---------- Recorded information

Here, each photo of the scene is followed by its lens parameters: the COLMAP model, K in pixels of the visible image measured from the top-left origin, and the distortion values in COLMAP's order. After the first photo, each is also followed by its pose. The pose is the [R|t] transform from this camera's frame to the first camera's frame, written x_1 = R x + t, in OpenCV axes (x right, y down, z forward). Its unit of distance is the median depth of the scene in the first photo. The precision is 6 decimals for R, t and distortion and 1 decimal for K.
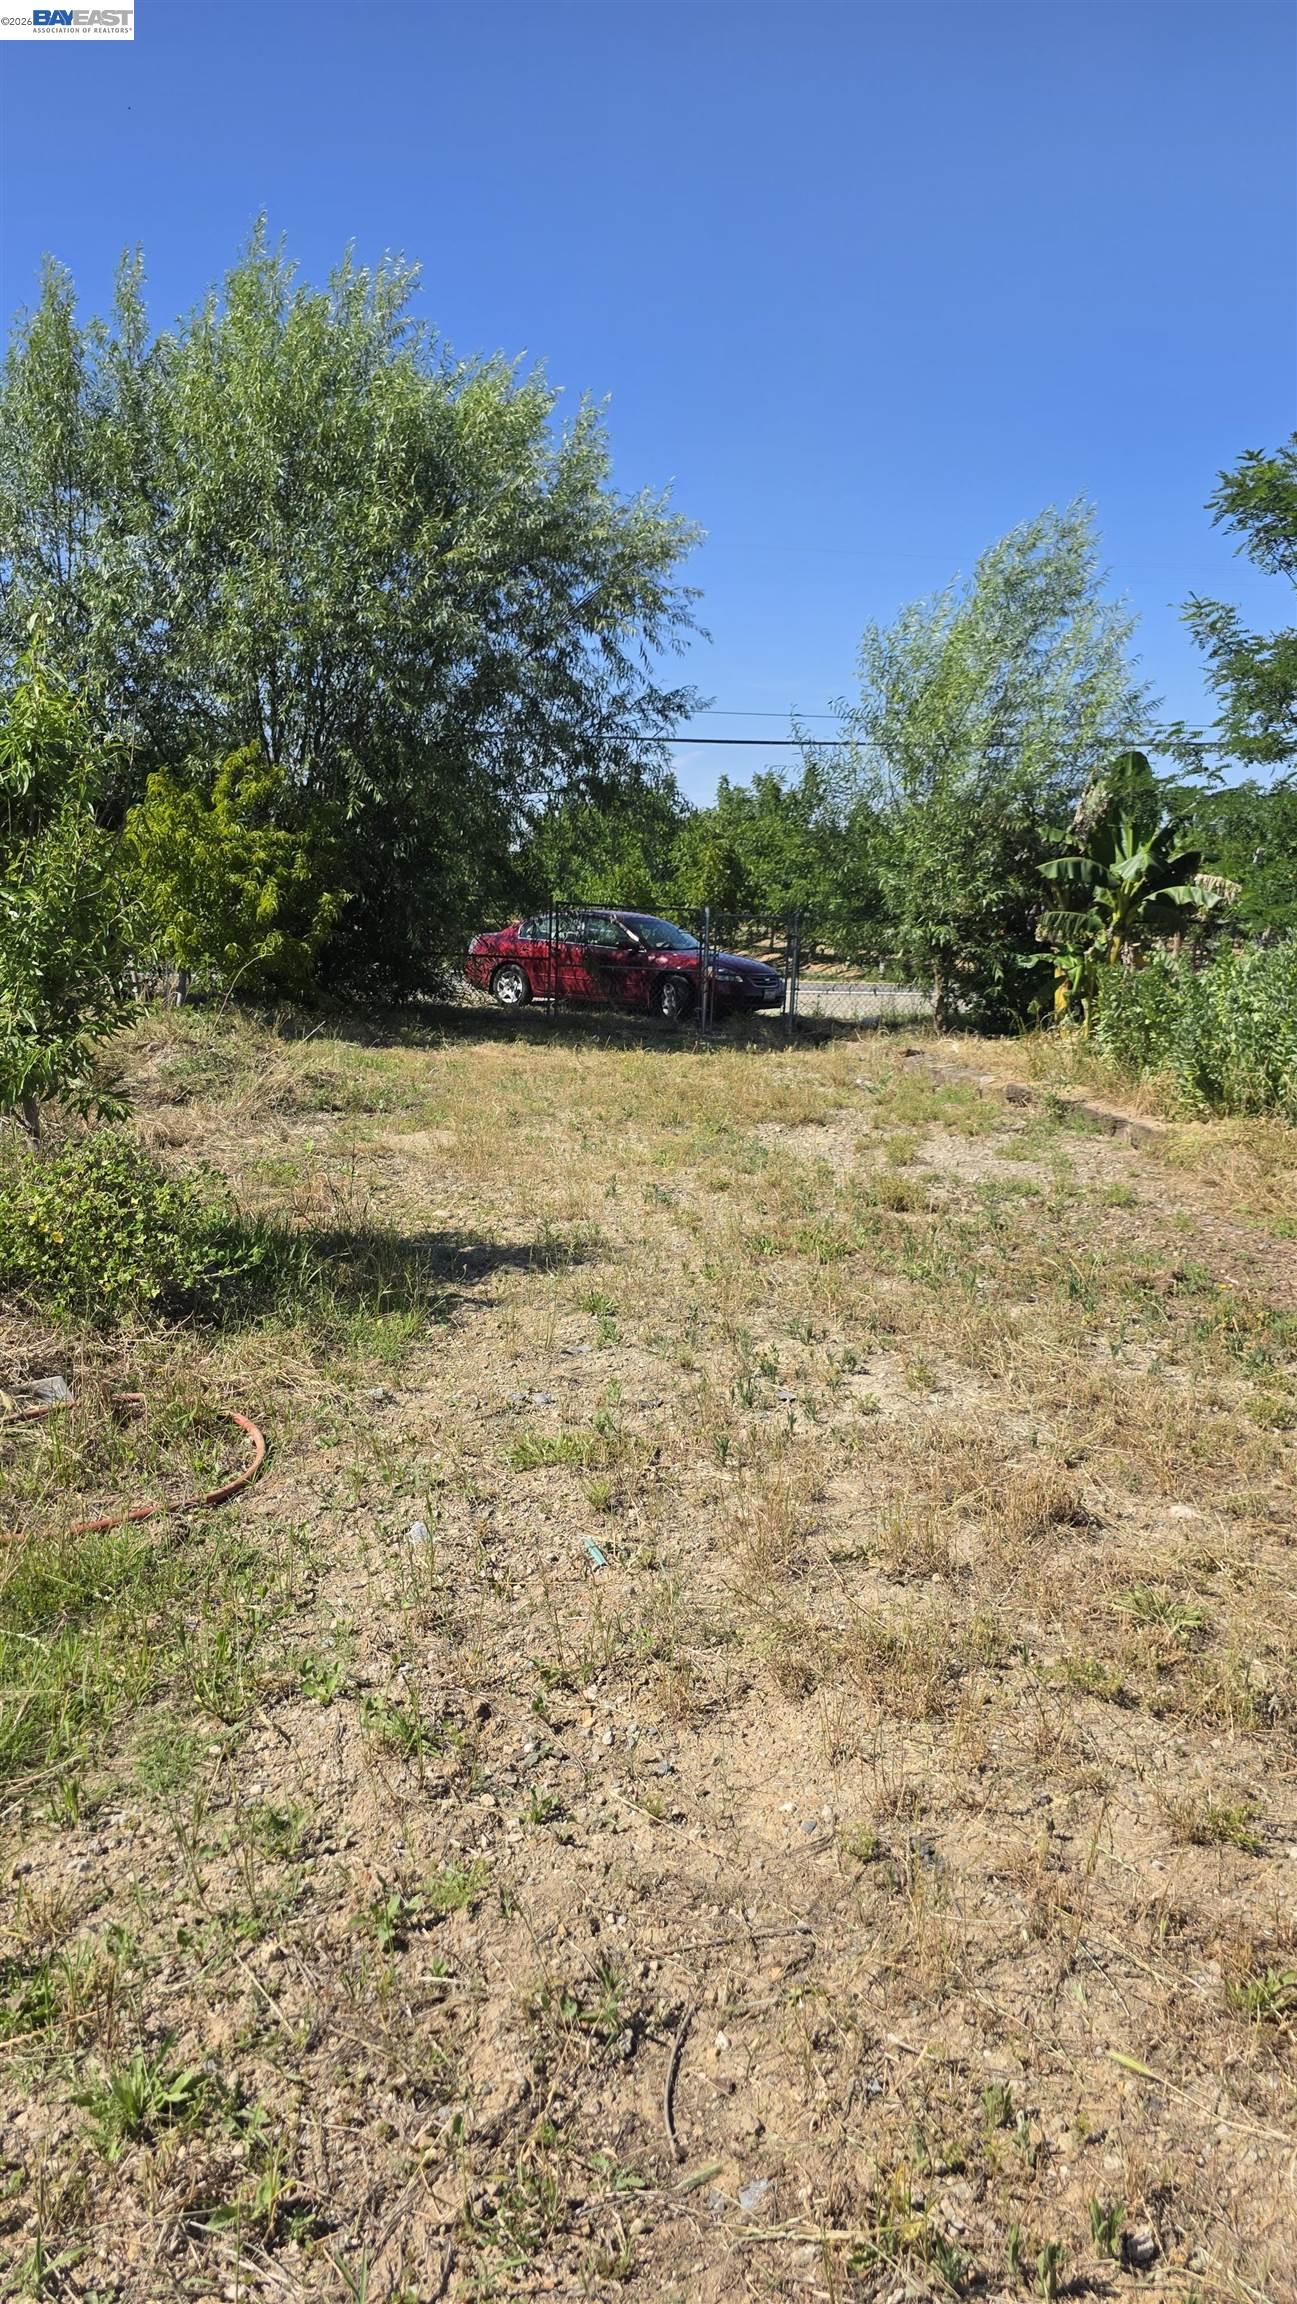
lens RADIAL K [[1603.7, 0, 648.5], [0, 1603.7, 1152.0], [0, 0, 1]] dist [0.104457, -0.070254]
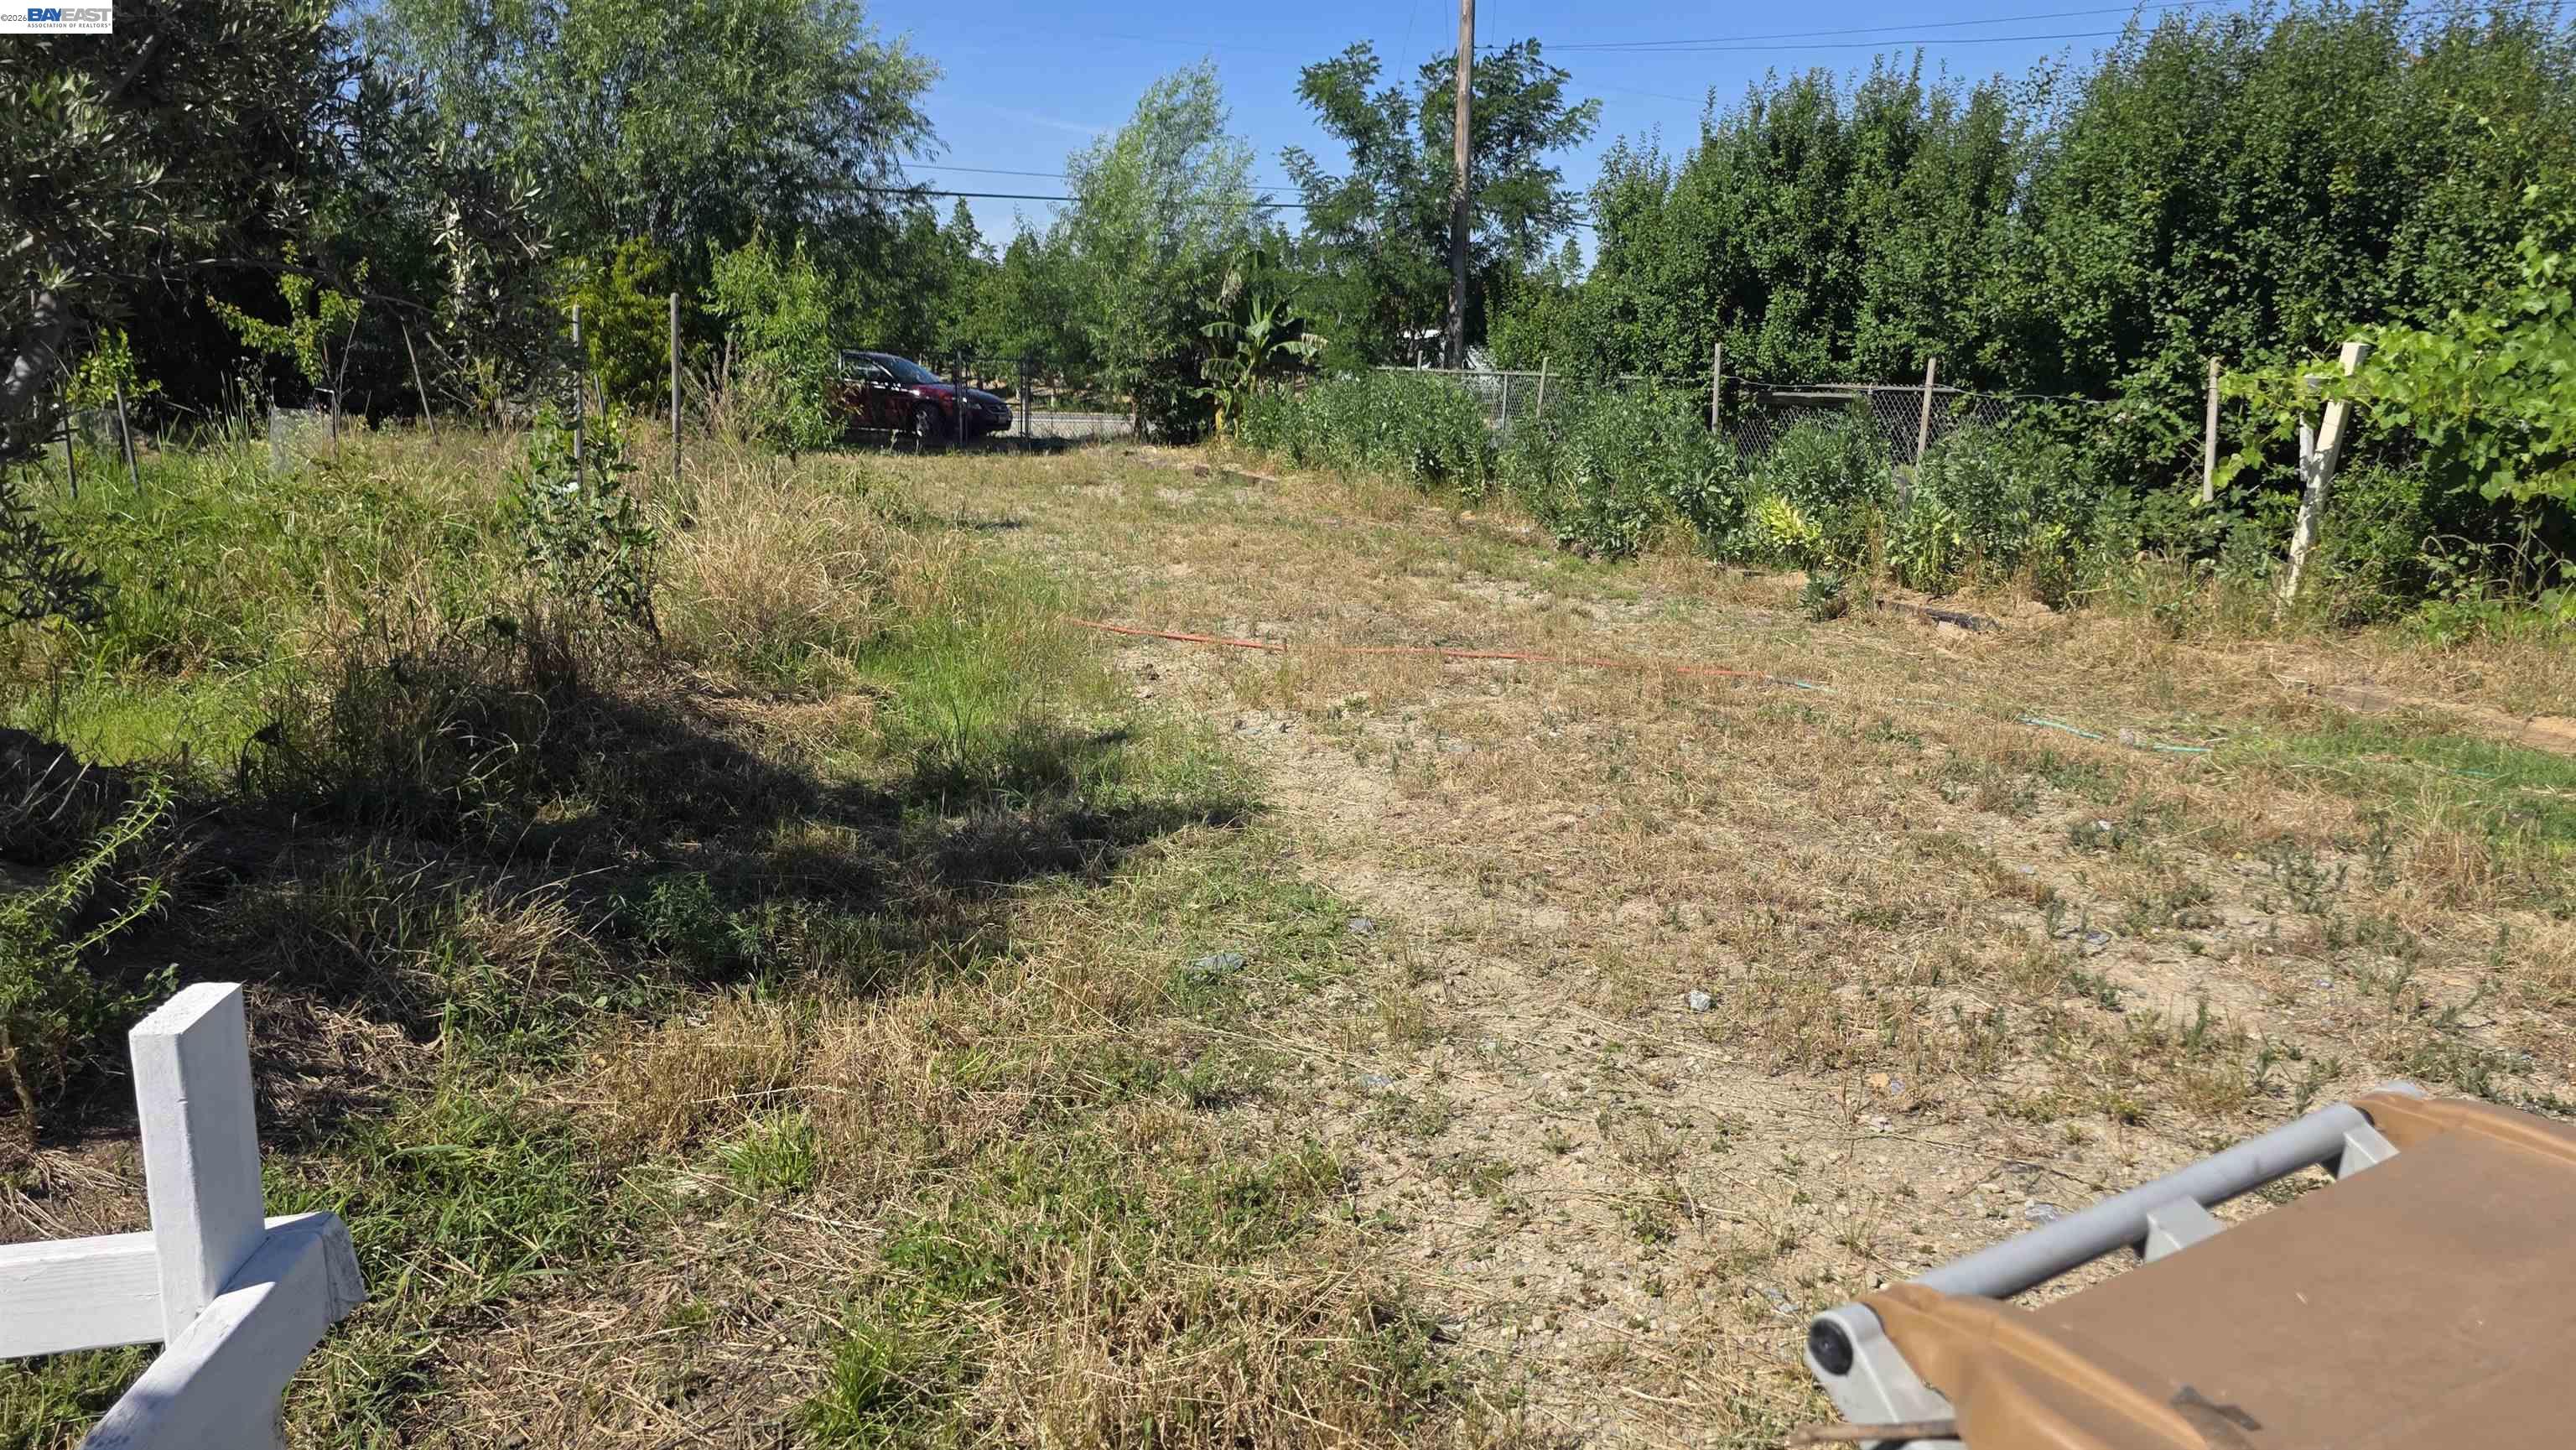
lens RADIAL K [[1793.1, 0, 1288.0], [0, 1793.1, 725.0], [0, 0, 1]] dist [0.104457, -0.070254]
pose [[0.957417, -0.061118, 0.282167, -0.160493], [0.043555, 0.996727, 0.068104, 0.072621], [-0.285406, -0.052914, 0.956945, -0.586280]]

--------------------

• _How to complete this task_:
The listing above is to be retyped word for word, with the pictures omitted.

• _Result below_:
Here, each photo of the scene is followed by its lens parameters: the COLMAP model, K in pixels of the visible image measured from the top-left origin, and the distortion values in COLMAP's order. After the first photo, each is also followed by its pose. The pose is the [R|t] transform from this camera's frame to the first camera's frame, written x_1 = R x + t, in OpenCV axes (x right, y down, z forward). Its unit of distance is the median depth of the scene in the first photo. The precision is 6 decimals for R, t and distortion and 1 decimal for K.
lens RADIAL K [[1603.7, 0, 648.5], [0, 1603.7, 1152.0], [0, 0, 1]] dist [0.104457, -0.070254]
lens RADIAL K [[1793.1, 0, 1288.0], [0, 1793.1, 725.0], [0, 0, 1]] dist [0.104457, -0.070254]
pose [[0.957417, -0.061118, 0.282167, -0.160493], [0.043555, 0.996727, 0.068104, 0.072621], [-0.285406, -0.052914, 0.956945, -0.586280]]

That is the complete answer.